2 Responses to “Sorry but you can’t stay, your son’s too much of a burden”

  1. VS.Rajkovic said

    I have read the article. I do not agree it is about Down´s syndrom at all. Doctore is capable to take care of the boy by financial means up to boy´s death. Other things shake up Australia. I do suggest to dr. reading of this list he is free to contact me if he needs more:
    Peter Baume, Liberal cabinet minister, chancellor of the Australian National University
    Moss Cass, Labor cabinet minister
    Barry Cohen, Labor cabinet minister
    Ian Cohen, NSW Greens politician
    Sir Zelman Cowen, Governor General (1977-1982)
    Michael Danby, Labor member of the Australian House of Representatives
    Marcus Einfeld, Federal Court judge & human rights activist
    Sydney Einfeld, NSW Minister for Consumer Affairs (1976-1981) & Refugee Advocate
    Vida Goldstein, an early feminist reformer and politician
    Martin Indyk, Former American ambassador to Israel
    Sir Isaac Isaacs, Governor General (1931-1936)
    Dr John Kaye, NSW Greens politician
    Sir John Monash, World War I general and engineer.
    Sir Albert Wolff, Chief Justice of Western Australia.
    Eric Roozendaal, NSW Labor cabinet minister
    Elias Solomon, was a Jewish member of Federal Parliament
    James Wolfensohn, World Bank president
    Joe Berinson, Member of Federal Parliament, Minister in Whitlam’s third Cabinet, State Upper house member, State Labor cabinet minister and Attorney General of Western Australia

  2. VS.Rajkovic said

    I have found something which can help when you comeback to Germany:
    “Her(Judith Scott) special creativity was quickly recognised, and she was given complete freedom to choose her own materials.

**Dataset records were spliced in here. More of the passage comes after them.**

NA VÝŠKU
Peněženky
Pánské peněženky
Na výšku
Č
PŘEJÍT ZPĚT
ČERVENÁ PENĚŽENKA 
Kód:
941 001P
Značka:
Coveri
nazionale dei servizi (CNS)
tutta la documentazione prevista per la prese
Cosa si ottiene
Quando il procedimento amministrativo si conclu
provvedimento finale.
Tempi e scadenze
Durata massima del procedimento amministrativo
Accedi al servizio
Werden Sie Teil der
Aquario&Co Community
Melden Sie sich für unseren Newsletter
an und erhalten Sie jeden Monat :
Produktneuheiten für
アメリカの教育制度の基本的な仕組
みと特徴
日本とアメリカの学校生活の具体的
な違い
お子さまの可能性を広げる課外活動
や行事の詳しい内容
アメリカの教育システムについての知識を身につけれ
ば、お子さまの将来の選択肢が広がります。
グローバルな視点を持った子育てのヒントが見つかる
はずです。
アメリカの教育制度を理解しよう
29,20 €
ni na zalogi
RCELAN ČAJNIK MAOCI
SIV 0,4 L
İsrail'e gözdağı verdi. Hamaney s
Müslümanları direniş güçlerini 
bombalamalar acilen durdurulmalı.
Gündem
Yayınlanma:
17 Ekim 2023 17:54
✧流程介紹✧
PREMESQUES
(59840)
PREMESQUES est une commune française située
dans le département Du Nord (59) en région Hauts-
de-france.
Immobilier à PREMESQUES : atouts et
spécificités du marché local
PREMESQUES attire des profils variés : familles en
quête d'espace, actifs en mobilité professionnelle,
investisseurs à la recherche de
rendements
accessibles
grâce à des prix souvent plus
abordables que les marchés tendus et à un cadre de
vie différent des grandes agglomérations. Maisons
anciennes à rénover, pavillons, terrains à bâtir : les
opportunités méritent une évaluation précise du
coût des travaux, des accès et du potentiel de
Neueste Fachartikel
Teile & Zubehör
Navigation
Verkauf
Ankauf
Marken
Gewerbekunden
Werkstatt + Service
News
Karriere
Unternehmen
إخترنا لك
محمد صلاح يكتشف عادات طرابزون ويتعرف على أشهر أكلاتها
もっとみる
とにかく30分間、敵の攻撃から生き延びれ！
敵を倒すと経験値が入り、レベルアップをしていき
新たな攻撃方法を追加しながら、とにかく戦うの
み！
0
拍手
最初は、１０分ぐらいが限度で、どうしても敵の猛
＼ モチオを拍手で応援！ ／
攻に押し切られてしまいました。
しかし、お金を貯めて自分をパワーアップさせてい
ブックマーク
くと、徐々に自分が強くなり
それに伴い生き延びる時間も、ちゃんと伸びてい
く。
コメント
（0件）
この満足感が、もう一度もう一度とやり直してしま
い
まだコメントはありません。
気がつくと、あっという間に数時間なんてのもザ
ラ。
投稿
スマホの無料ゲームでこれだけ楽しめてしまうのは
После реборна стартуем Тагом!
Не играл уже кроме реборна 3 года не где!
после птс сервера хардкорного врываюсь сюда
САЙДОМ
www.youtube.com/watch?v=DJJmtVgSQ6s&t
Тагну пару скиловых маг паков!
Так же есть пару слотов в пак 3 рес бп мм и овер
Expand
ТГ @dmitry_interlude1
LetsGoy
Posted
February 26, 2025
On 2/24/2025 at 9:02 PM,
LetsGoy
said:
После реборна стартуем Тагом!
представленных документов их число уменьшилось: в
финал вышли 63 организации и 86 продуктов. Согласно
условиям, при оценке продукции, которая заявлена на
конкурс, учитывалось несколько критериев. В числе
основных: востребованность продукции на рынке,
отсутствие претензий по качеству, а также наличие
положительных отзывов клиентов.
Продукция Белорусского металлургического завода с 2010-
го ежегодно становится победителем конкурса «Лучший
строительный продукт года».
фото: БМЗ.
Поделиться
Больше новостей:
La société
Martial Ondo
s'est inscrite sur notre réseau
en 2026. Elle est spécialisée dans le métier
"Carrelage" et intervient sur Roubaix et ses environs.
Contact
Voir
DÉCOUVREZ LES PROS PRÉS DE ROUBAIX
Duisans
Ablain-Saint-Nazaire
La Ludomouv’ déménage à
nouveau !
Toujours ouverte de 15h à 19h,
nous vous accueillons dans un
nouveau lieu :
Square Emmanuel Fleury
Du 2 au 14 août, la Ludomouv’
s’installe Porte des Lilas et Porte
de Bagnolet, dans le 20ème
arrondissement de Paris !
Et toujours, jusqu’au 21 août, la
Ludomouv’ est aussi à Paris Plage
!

Taking found objects (often stealing them from other people at the Center) she would wrap them in carefully selected colored yarns to create diverse sculptures in many different shapes. Some resemble cocoons or body parts, while others are elongated totemic poles. Many of her works also feature pairs; Scott’s experience as a twin is essential to her work.

    Scott’s work has become immensely popular in the world of outsider art, and her pieces have been acquired by several museum for their permanent collections. Her pieces now sell for $15,000 or more at auction.”